_TASK REQUIREMENTS_
Each line of the entries below that holds "multiple" is needed, copied in full.

_GIVEN DATA_
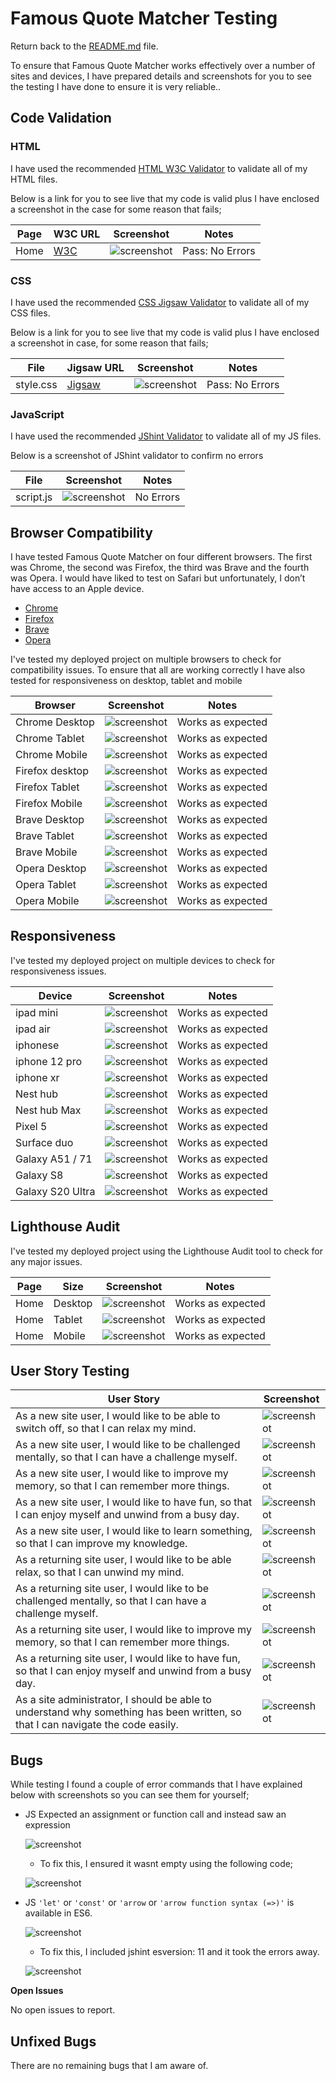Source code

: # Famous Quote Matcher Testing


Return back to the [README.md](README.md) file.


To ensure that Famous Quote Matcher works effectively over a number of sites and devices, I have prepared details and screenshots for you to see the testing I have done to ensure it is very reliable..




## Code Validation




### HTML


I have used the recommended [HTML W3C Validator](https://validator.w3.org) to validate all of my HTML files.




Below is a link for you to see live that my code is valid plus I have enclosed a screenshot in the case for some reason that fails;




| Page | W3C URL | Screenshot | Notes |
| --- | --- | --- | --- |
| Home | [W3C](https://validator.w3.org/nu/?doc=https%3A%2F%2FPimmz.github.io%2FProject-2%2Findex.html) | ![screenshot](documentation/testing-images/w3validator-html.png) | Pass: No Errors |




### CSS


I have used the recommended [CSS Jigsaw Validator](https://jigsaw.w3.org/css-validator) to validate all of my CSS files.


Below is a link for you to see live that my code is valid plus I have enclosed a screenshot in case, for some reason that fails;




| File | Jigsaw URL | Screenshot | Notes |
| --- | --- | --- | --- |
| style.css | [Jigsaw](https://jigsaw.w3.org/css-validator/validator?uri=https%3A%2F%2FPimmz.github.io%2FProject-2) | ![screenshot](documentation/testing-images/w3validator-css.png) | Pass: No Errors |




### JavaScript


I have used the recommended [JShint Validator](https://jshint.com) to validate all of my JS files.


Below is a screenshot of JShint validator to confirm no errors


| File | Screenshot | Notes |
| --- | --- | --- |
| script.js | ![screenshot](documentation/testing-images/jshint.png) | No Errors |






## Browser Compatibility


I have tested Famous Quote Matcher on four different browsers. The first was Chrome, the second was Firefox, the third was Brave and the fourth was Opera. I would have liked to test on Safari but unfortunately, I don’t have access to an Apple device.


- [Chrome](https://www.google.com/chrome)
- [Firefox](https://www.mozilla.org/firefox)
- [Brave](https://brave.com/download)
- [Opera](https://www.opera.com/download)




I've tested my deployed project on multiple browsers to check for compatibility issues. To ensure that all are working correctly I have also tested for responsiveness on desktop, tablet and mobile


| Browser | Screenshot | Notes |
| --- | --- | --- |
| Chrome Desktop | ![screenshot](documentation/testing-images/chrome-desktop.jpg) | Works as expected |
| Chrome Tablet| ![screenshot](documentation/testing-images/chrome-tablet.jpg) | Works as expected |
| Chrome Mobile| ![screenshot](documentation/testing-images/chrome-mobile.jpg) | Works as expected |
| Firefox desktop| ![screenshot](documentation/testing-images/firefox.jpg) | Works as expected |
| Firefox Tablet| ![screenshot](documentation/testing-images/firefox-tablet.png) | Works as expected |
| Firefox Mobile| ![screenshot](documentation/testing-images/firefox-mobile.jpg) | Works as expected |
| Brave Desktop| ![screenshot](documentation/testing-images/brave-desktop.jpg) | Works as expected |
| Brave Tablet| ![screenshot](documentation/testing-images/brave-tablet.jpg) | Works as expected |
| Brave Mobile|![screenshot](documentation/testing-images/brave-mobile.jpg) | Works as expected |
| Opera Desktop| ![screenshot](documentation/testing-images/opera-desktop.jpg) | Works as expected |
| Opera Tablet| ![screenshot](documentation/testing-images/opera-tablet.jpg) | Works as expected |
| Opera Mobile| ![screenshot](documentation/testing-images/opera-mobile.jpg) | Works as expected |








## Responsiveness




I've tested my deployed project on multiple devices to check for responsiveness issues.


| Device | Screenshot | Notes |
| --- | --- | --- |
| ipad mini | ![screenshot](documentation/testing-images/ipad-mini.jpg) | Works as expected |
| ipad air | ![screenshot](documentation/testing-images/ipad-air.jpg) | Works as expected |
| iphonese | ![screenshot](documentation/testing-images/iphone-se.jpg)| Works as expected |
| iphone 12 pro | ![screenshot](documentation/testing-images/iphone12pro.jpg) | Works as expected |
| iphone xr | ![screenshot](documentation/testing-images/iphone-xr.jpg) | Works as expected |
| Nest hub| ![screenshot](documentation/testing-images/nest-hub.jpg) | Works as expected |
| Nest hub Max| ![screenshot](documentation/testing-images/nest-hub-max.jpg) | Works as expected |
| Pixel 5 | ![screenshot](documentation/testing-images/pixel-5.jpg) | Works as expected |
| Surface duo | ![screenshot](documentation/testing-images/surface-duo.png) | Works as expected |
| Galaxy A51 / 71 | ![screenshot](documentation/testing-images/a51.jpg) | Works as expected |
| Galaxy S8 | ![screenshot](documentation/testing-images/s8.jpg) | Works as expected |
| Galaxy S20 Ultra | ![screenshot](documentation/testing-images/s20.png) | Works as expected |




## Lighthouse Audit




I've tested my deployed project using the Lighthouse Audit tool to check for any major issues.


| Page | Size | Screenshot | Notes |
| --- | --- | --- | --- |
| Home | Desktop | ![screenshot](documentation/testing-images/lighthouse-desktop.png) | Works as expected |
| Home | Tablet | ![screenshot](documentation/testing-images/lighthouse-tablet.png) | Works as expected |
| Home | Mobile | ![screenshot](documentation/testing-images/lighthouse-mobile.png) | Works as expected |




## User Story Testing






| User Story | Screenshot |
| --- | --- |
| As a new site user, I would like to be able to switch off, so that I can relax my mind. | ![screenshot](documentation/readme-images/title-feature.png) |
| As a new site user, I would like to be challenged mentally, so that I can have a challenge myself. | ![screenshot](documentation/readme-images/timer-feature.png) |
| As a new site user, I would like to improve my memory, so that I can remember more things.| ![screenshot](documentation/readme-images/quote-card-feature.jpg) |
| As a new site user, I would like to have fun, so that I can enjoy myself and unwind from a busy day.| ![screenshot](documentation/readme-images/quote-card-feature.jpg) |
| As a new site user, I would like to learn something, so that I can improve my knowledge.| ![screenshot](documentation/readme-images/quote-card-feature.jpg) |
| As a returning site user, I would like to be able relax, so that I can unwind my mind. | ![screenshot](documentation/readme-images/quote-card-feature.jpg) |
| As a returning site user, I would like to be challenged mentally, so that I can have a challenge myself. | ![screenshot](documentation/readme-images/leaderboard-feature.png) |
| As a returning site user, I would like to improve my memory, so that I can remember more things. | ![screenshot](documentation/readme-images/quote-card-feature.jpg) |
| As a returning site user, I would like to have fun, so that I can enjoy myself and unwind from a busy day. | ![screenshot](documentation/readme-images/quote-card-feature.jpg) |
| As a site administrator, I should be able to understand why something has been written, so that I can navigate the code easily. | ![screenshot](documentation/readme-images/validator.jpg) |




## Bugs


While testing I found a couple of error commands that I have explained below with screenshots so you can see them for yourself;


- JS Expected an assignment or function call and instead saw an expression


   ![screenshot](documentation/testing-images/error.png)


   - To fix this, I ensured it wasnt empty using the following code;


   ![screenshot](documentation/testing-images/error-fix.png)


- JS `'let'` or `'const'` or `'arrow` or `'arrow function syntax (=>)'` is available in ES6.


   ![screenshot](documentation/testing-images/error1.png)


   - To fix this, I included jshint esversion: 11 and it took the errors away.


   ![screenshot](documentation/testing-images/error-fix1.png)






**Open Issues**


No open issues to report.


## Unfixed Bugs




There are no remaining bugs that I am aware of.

_RESPONSE TO THIS TASK_
I've tested my deployed project on multiple browsers to check for compatibility issues. To ensure that all are working correctly I have also tested for responsiveness on desktop, tablet and mobile
I've tested my deployed project on multiple devices to check for responsiveness issues.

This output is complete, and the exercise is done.